Cross-linking is the process of creating covalent bonds between polymer chains. This can be achieved through chemical reactions, irradiation, or heat treatment. The main purpose of cross-linking is to modify the properties of the polymer, such as increasing strength, rigidity, thermal stability, and resistance to chemicals.

Cross-linking affects the chemical properties of a polymer in the following ways: 1. Resistance to solvents: Cross-linked polymers have a higher resistance to solvents, as the covalent bonds between the polymer chains make it harder for solvents to penetrate the structure and dissolve the chains. 2. Durability: Cross-linked polymers are more durable and long-lasting than their non-crosslinked counterparts, as the covalent bonds between the chains reduce the rate of degradation resulting from chemical attacks or environmental factors.

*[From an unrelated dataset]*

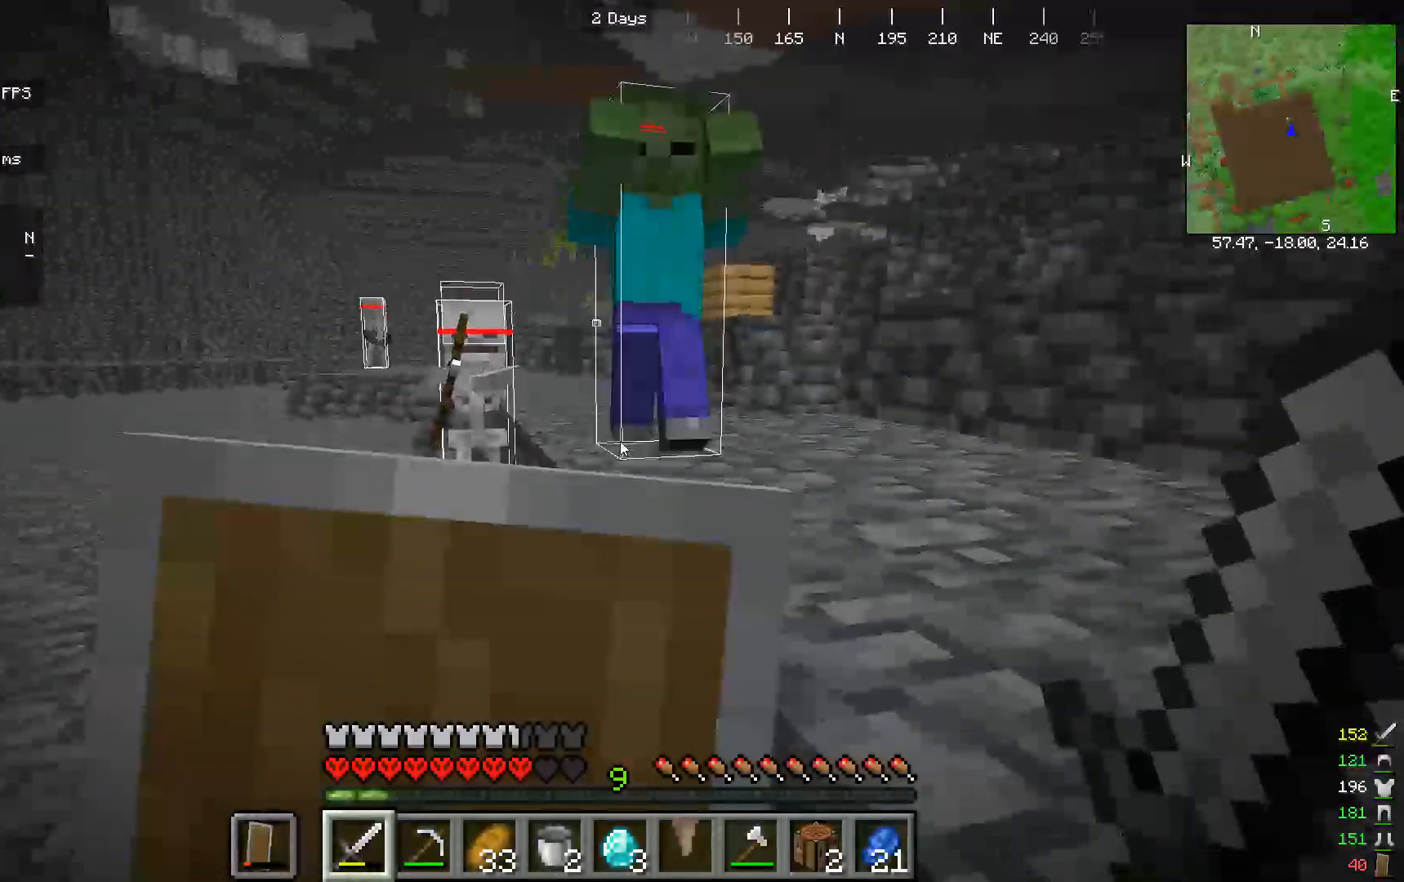
{"keys": [], "mouse": ["right"], "events": []}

Cross-linking affects the physical properties of a polymer in the following ways: 1. Rigidity and strength: Cross-linked polymers exhibit higher rigidity and strength due to the interchain covalent bonds, which restrict the movement of the polymer chains. 2. Elasticity: Cross-linked polymers usually have lower elasticity compared to non-crosslinked polymers, as the covalent bonds reduce the ability of the chains to move freely and retract to their original position after deformation. 3. Melting temperature: Cross-linked polymers have higher melting temperatures than non-crosslinked polymers. The additional covalent bonds increase the energy required to break the polymer's structure and cause it to melt. 4. Thermal stability: Cross-linking improves the thermal stability of a polymer, as the covalent bonds between the chains provide additional resistance to heat-induced degradation. In summary, the flexibility of a polymer depends on its chain length, molecular structure, and intermolecular forces. Cross-linking affects the chemical and physical properties of a polymer by increasing its durability, rigidity, strength, thermal stability, and resistance to solvents while reducing its elasticity and flexibility.